» **WORK TO BE COMPLETED**
Can you retype, word for word, everything from the start of the rows through the line containing "Position, size and", inclusive, leaving out the pictures?

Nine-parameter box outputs
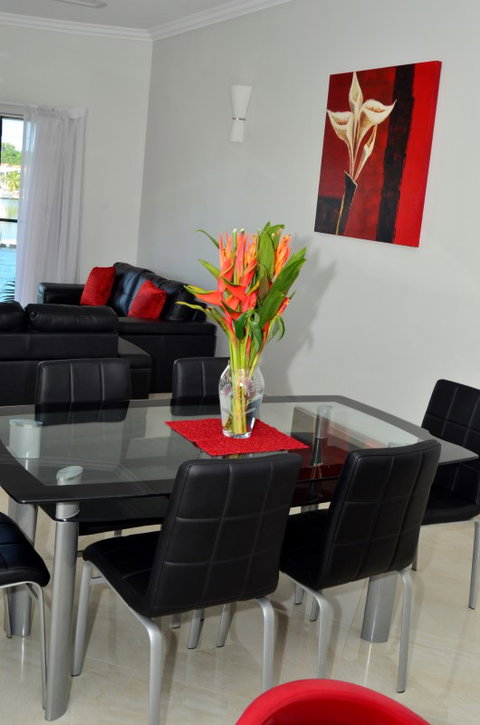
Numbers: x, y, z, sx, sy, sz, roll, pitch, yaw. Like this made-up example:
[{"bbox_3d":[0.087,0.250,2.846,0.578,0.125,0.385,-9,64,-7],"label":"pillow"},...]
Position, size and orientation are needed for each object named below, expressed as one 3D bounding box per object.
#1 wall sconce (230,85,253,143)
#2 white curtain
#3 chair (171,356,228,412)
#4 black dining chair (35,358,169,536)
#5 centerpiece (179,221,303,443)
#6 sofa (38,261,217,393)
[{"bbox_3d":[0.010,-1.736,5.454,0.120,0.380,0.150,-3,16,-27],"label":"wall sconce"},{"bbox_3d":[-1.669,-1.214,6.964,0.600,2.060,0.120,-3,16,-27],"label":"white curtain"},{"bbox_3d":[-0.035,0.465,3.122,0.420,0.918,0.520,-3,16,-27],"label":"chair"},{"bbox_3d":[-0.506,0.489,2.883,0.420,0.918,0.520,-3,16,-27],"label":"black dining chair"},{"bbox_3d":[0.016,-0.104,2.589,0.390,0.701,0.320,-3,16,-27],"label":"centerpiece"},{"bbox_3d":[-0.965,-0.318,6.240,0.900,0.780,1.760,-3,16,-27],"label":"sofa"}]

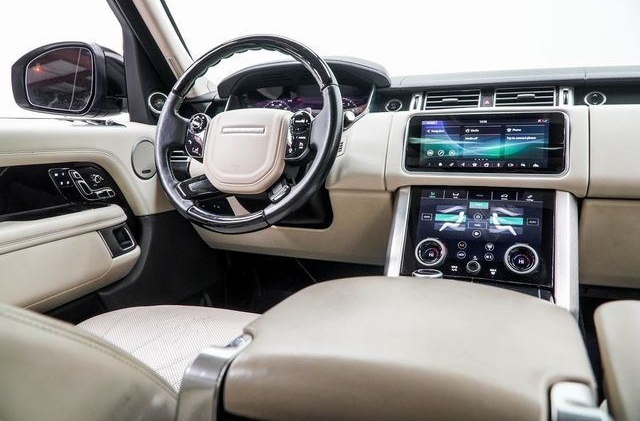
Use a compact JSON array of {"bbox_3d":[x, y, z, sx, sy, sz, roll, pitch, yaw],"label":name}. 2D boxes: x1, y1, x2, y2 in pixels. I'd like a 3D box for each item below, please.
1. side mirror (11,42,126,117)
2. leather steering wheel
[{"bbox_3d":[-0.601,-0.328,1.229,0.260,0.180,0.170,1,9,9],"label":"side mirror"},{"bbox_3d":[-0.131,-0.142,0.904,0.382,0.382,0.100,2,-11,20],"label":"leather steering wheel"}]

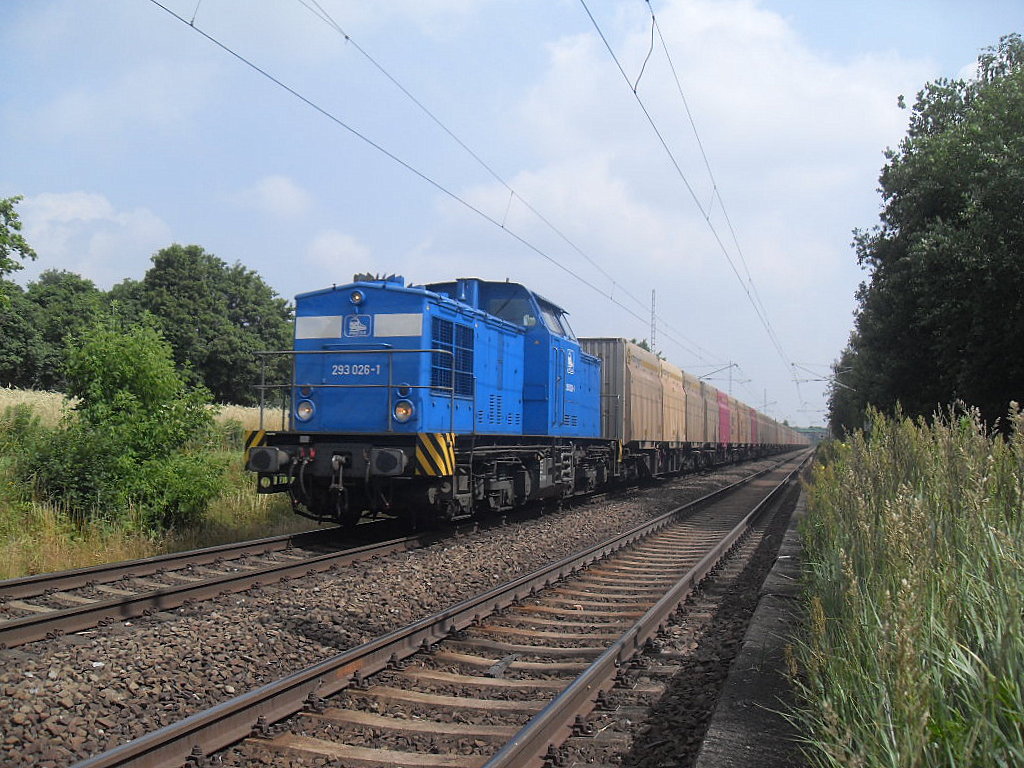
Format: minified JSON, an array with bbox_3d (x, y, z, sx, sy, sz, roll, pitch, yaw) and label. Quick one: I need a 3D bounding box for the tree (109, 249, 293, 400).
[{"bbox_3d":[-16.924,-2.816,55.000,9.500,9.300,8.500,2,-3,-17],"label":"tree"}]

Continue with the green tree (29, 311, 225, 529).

» **RESPONSE FOR THIS EXERCISE**
Numbers: x, y, z, sx, sy, sz, roll, pitch, yaw. Like this made-up example:
[{"bbox_3d":[0.087,0.250,2.846,0.578,0.125,0.385,-9,64,-7],"label":"pillow"},...]
Position, size and orientation are needed for each object named below, expressed as one 3D bounding box per object.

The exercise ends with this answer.